A – E

Alliteration

Alliteration is the repetition of a sound at the start of words that are close to each other. It is often used in poetry. The repetition of an initial consonant sound. Examples:

A peck of pickled peppers.

He clasped the crag with crooked hands

Close to the sun in lonely lands (Tennyson)

‘Good men are gruff and grumpy, cranky, crabbed, and cross.’ (Clement Freud)

Anaphora

Anaphora is a rhetorical term for the repetition of a word or phrase at the beginning of successive clauses. Examples:

  • ‘I needed a drink, I needed a lot of life insurance, I needed a vacation, I needed a home in the country. What I had was a coat, a hat and a gun.’ (Raymond Chandler, Farewell, My Lovely, 1940).
  • ‘Of all the gin joints in all the towns in all the world, she walks into mine.’ (Rick Blaine in Casablanca)
  • ‘I have a dream…’ (was said eight times during Martin Luther King’s famous speech).
Antimetabole

An antimetabole is the repetition of words or an idea in a reverse order. Example:

  • ‘To fail to plan is to plan to fail.’
Antithesis

Antithesis is the balancing of one phrase, word or idea against another. Thus:

  • ‘To err is human; to forgive, divine.’ (Alexander Pope)
  • ‘They speak like saints and act like devils.’
  • ‘More haste less speed.’
  • ‘You’re easy on the eyes; hard on the heart.’ (Terri Clark)
  • ‘We must learn to live together as brothers or perish together as fools.’ (Martin Luther King, Jr., speech at St. Louis, 1964)
  • And let my liver rather heat with wine, than my heart cool with mortifying groans. (Gratiano in The Merchant of Venice by William Shakespeare)
Assonance

Assonance is the repetition of identical or similar vowel sound in neighbouring words. The consonants are not repeated: Examples:

  • ‘The time is always ripe to do what is right.’ (Martin Luther King, Jr.)
  • ‘It beats . . . as it sweeps . . . as it cleans!’ (advertising slogan for Hoover vacuum cleaners, 1950s)
Bathos

Bathos is the anti-climax. That is, the opposite of climax, and is often unintentional.

For example in: ‘I intend to be a great author. I am going to write novels, essays, short stories and letters to the newspaper’, there is nothing great in writing letters to the newspaper so the climax collapses.

Dataset records:
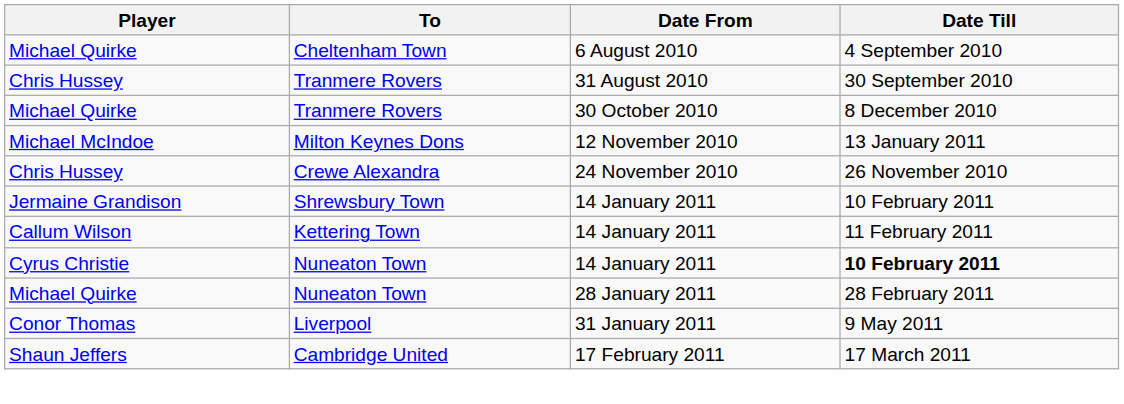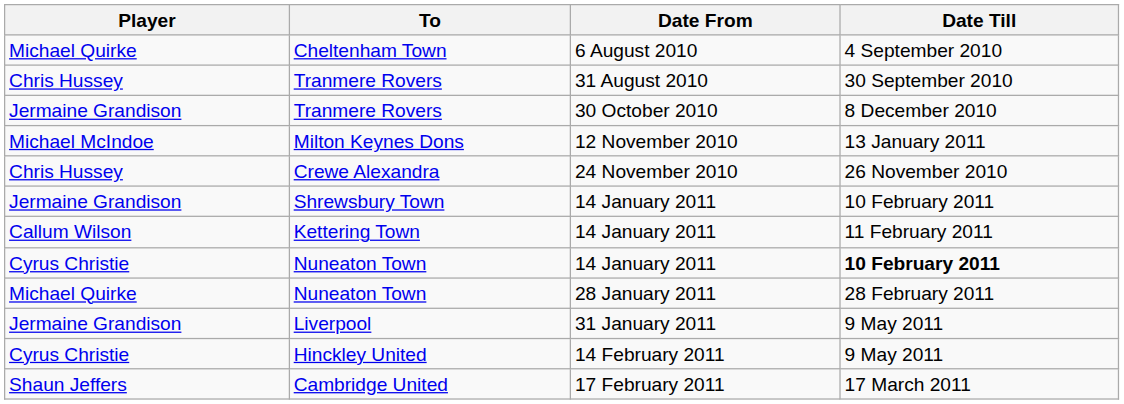Tranmere Rovers / 30 October 2010 | Player: Michael Quirke -> Jermaine Grandison
Liverpool | Player: Conor Thomas -> Jermaine Grandison
+ row: Cyrus Christie | Hinckley United | 14 February 2011 | 9 May 2011
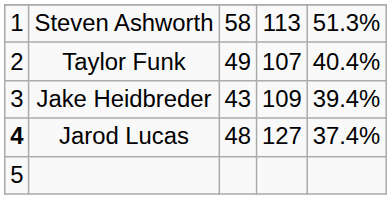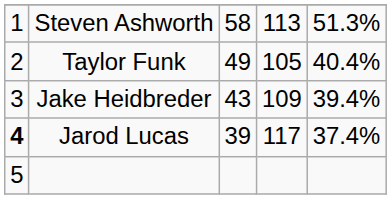Taylor Funk | column 4: 107 -> 105
Jarod Lucas | column 3: 48 -> 39
Jarod Lucas | column 4: 127 -> 117
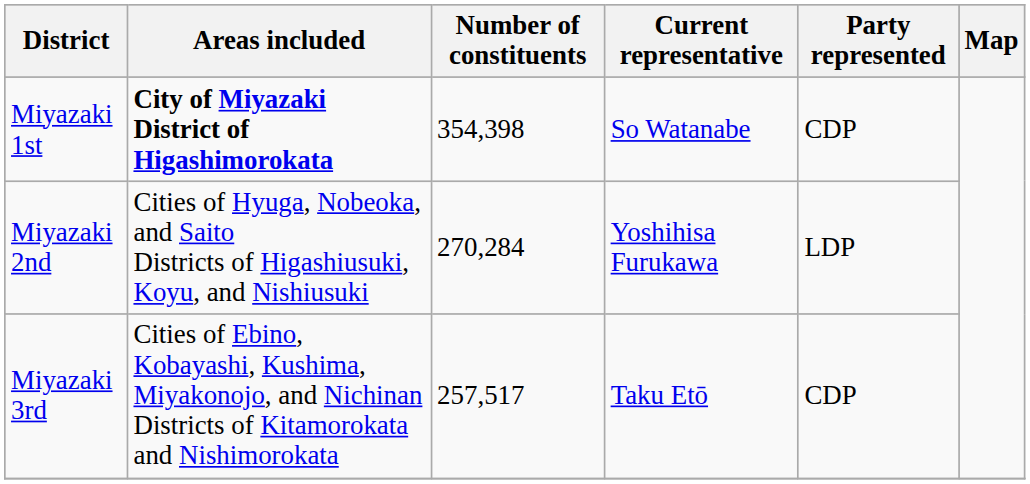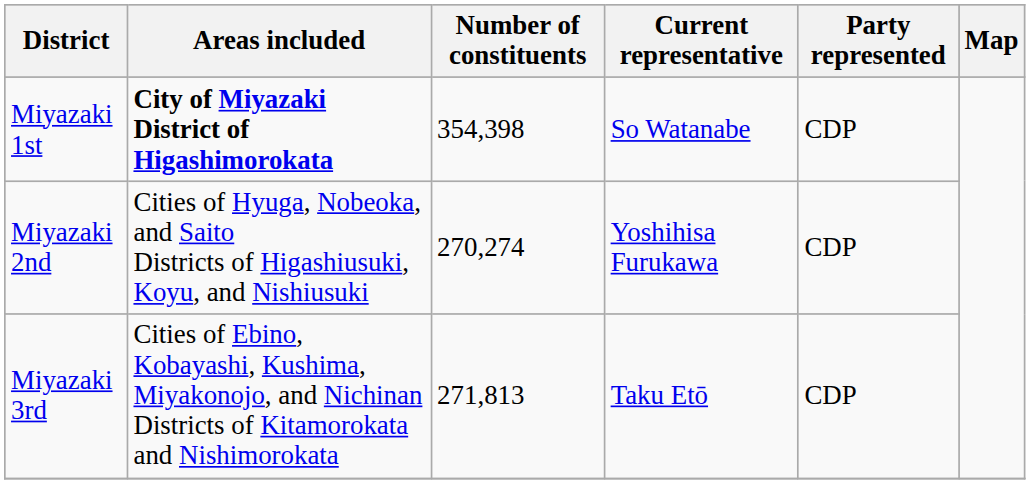Miyazaki 2nd | Number of constituents: 270,284 -> 270,274
Miyazaki 2nd | Party represented: LDP -> CDP
Miyazaki 3rd | Number of constituents: 257,517 -> 271,813
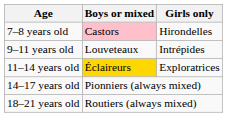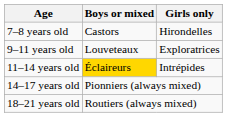7–8 years old | Boys or mixed: pink background -> no background
9–11 years old | Girls only: Intrépides -> Exploratrices
11–14 years old | Girls only: Exploratrices -> Intrépides
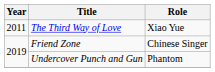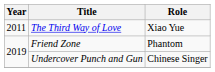Friend Zone | Role: Chinese Singer -> Phantom
Undercover Punch and Gun | Role: Phantom -> Chinese Singer
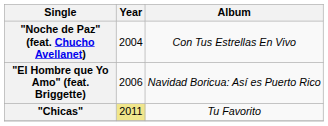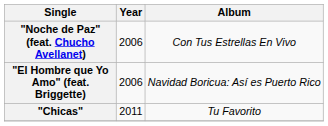"Noche de Paz" (feat. Chucho Avellanet) | Year: 2004 -> 2006
"Chicas" | Year: khaki background -> no background
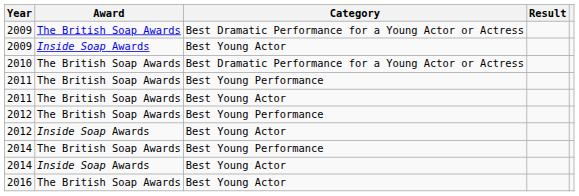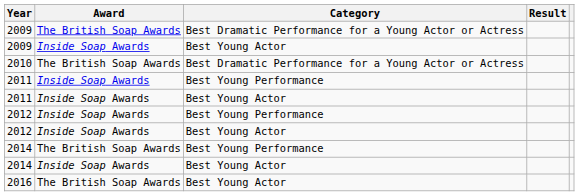2011 / Best Young Performance | Award: The British Soap Awards -> Inside Soap Awards
2011 / Best Young Actor | Award: The British Soap Awards -> Inside Soap Awards
2012 / Best Young Performance | Award: The British Soap Awards -> Inside Soap Awards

_Stated goal 1_
According to the glossary of rhetorical terms, why does the sentence about intending to be a great author count as bathos? Answer in one to three sentences.
_Stated goal 2_
Reproduce the glossary of rhetorical terms from "Close to the" to "Blaine in Casablanca)".
_Stated goal 3_
In the glossary of rhetorical terms, how many times was "I have a dream" said during Martin Luther King's famous speech?
Answer using only the glossary of rhetorical terms.

_Task answer 1_
There is nothing great in writing letters to the newspaper. Ending the list with them makes the climax collapse into an anti-climax.

_Task answer 2_
Close to the sun in lonely lands (Tennyson)

‘Good men are gruff and grumpy, cranky, crabbed, and cross.’ (Clement Freud)

Anaphora

Anaphora is a rhetorical term for the repetition of a word or phrase at the beginning of successive clauses. Examples:

  • ‘I needed a drink, I needed a lot of life insurance, I needed a vacation, I needed a home in the country. What I had was a coat, a hat and a gun.’ (Raymond Chandler, Farewell, My Lovely, 1940).
  • ‘Of all the gin joints in all the towns in all the world, she walks into mine.’ (Rick Blaine in Casablanca)

_Task answer 3_
Eight times.